It’s important to remember that this review focuses entirely on performance; there are a number of features and advantages exclusive to each virtualization platform that aren’t considered in the preceding pages. With that mindset, the clear conclusion is that Parallels Desktop 10 offers better performance in most areas compared to VMware Fusion 7. While the gap is narrow in some categories, Parallels 10 simply outmatches Fusion 7 in both raw processing power and graphics performance.
In addition to Parallels 10’s victory on paper, we’ll note that during our testing Parallels felt subjectively smoother than Fusion, with tasks like manipulating windows and launching programs in our guest operating system providing a “snappier” overall response. Fusion 7 felt at times slightly choppy, and provided a frequent reminder that we were using a virtual machine. By contrast, it was sometimes easy to forget were were using a VM during simple tasks in Parallels 10.
But both Parallels and Fusion faced surprisingly competent competition from VirtualBox. While a distant third in most benchmarks, VirtualBox easily handled most of our non-GPU tasks without a hitch. You won’t want to use a VirtualBox VM for gaming or heavy workloads, and disk performance could be better, but if you just need to run some moderately demanding Windows software on your Mac, such as the arguably superior Windows versions of Microsoft Office and Quicken, there’s absolutely no need to spend upwards of $80 on commercial virtualization software. In addition, VirtualBox is cross-platform, meaning that you can move your VMs between OS X, Windows, and Linux host operating systems with ease (although it should be said that this is also true of VMware and its broader virtualization ecosystem).
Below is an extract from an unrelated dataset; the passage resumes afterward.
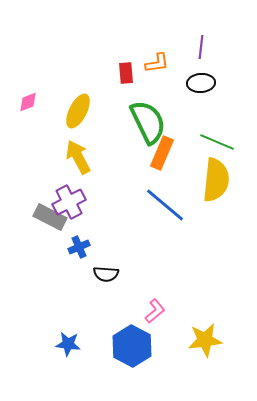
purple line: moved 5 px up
In the end, it’s hard to go wrong with Parallels 10 or Fusion 7. If you want to play games or demand the absolute best performance in most areas, Parallels 10 should be your choice. If you need robust cross-platform support, or the longest battery life, you’ll want to go with Fusion 7. But before you plop down the cash for either, give VirtualBox a try. It’s completely free and just might satisfy your needs as the tortoise in this rabbit race.
Parallels Desktop 10 is available now for $79.99, with an upgrade for those running Parallels 8 or higher available at $49.99. The full version of VMware Fusion 7 is priced at $69.99, with an upgrade for users of Fusion 5 or higher also available for $49.99. VirtualBox is, as mentioned, available for free on multiple platforms.